▶ _WHAT THE EXERCISE ASKS_
Look for the string "none" in the listing below, then copy every line that has it.

▶ _MATERIALS PROVIDED_
- - - -

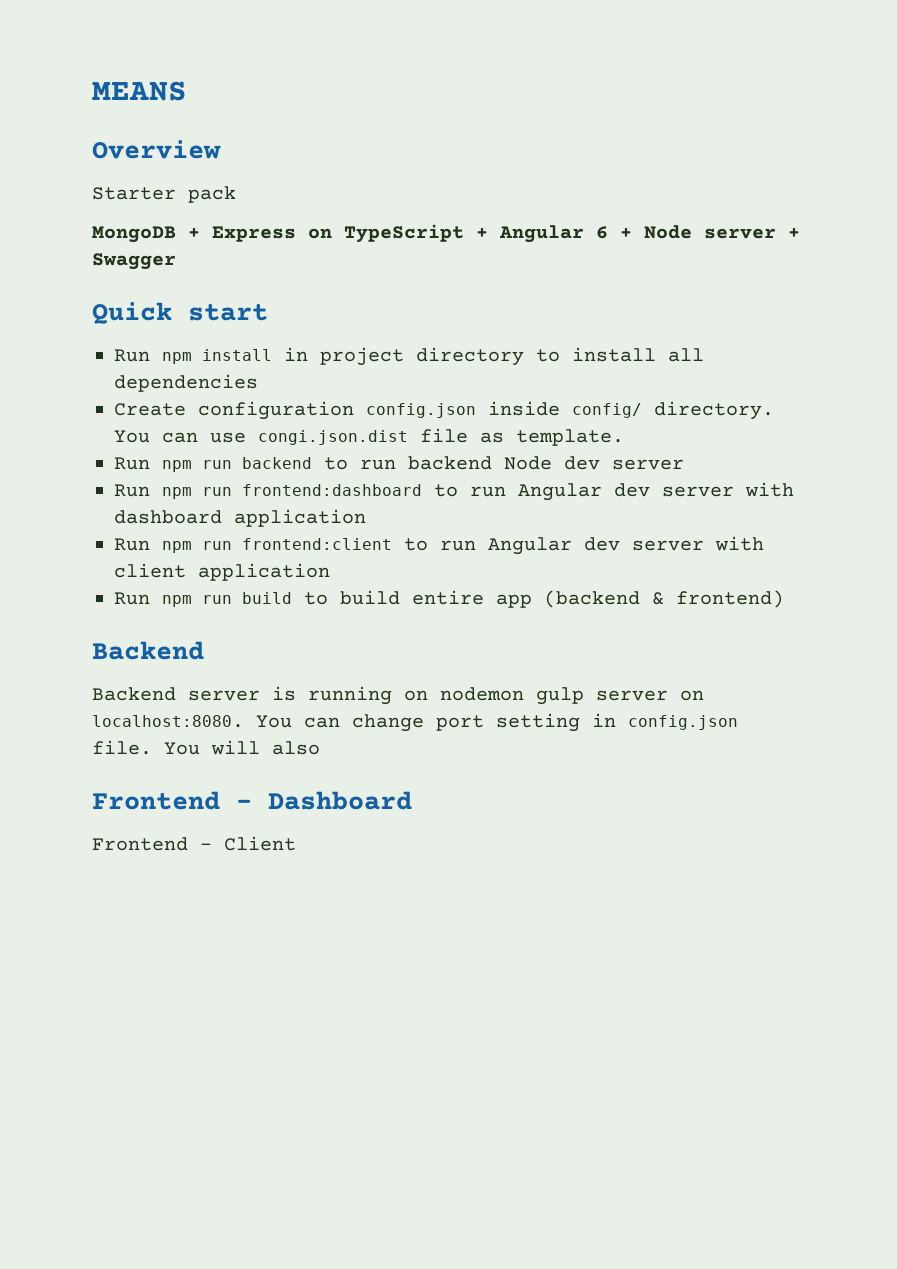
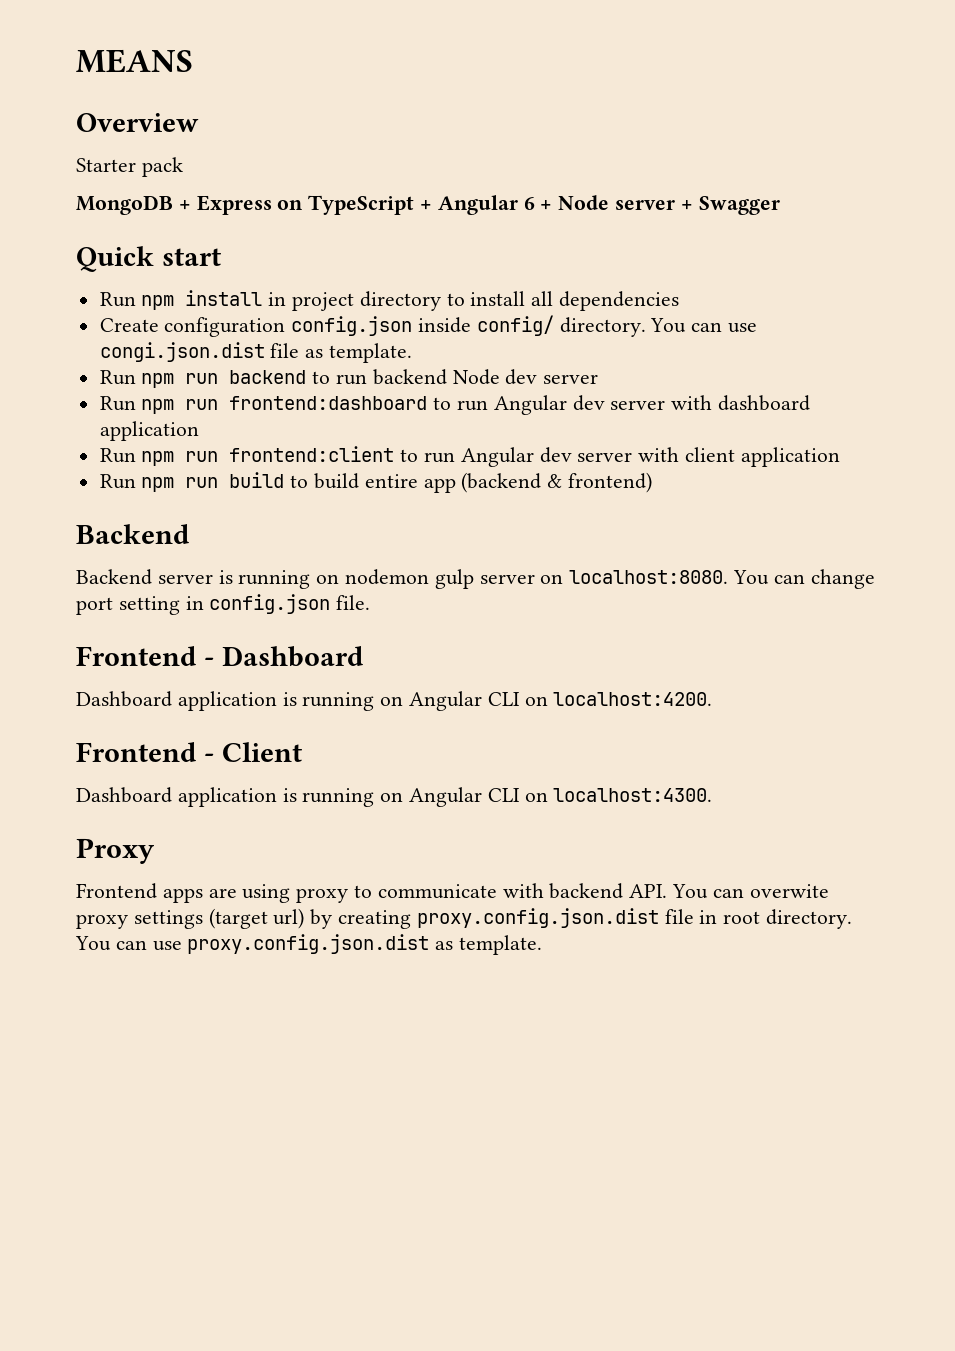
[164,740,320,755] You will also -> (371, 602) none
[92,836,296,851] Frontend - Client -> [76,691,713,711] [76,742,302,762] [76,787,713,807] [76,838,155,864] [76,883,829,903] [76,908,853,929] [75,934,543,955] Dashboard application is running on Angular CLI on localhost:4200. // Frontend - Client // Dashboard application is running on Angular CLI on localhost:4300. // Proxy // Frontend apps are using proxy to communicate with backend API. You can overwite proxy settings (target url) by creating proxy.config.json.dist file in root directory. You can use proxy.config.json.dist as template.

- - - -

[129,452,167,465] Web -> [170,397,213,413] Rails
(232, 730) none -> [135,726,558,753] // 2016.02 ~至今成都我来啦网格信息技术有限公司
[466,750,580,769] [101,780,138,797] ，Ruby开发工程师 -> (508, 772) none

- - - -

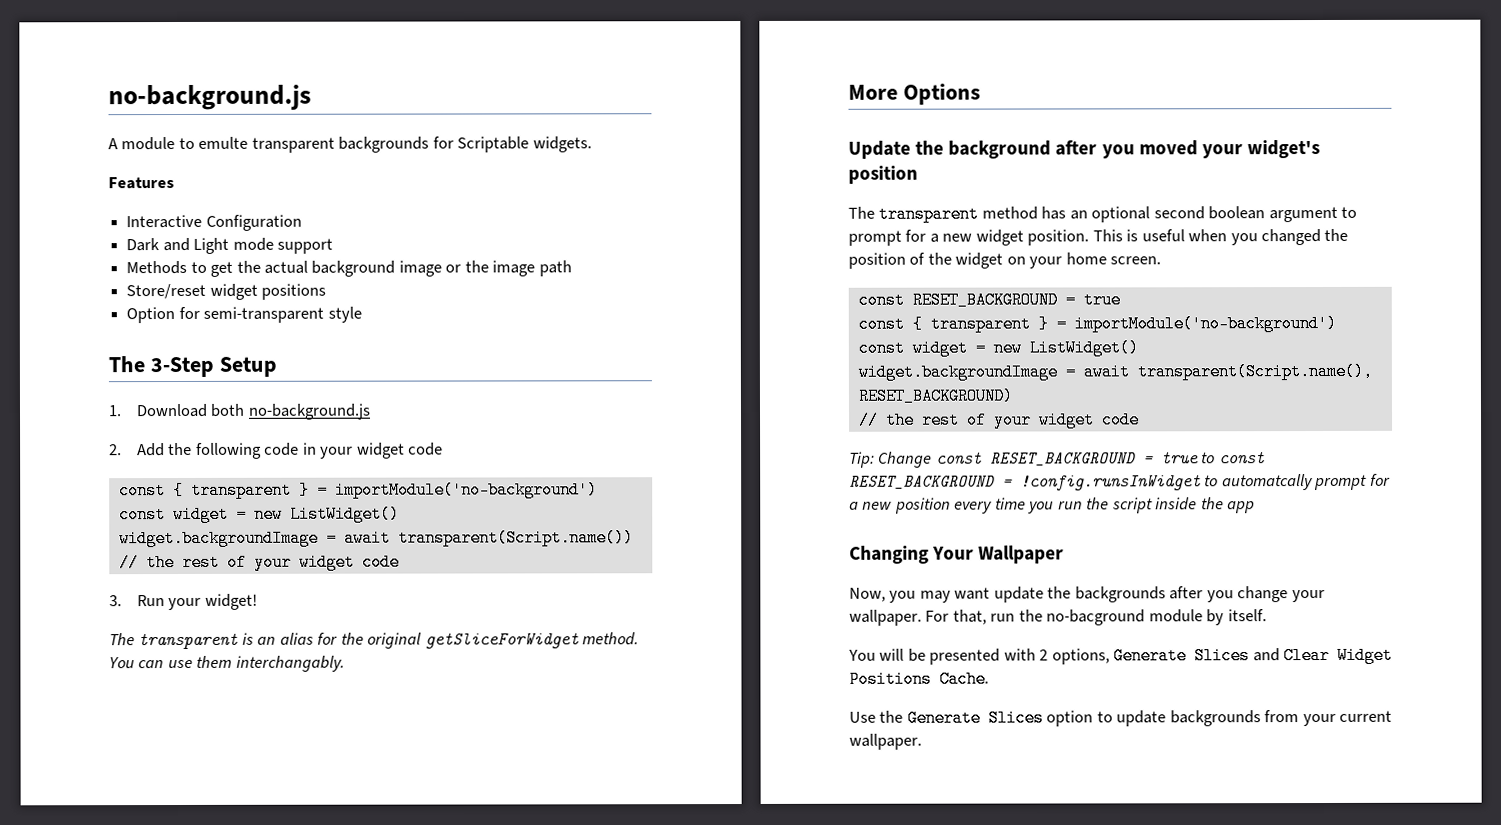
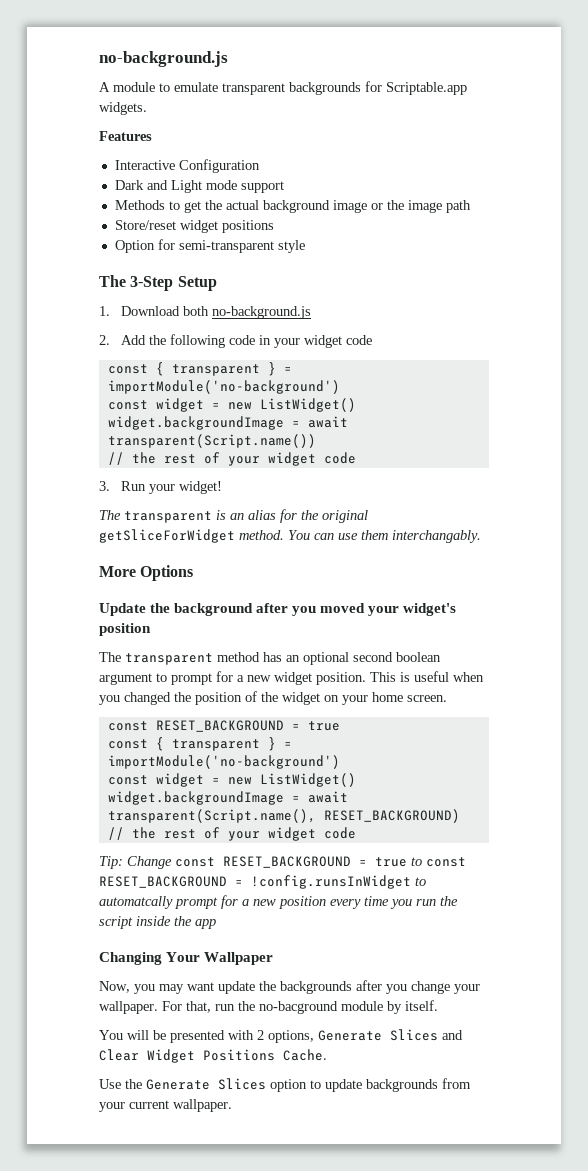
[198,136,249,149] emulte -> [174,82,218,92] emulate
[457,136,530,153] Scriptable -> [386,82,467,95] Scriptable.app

- - - -

▶ _FINAL ANSWER_
[164,740,320,755] You will also -> (371, 602) none
(232, 730) none -> [135,726,558,753] // 2016.02 ~至今成都我来啦网格信息技术有限公司
[466,750,580,769] [101,780,138,797] ，Ruby开发工程师 -> (508, 772) none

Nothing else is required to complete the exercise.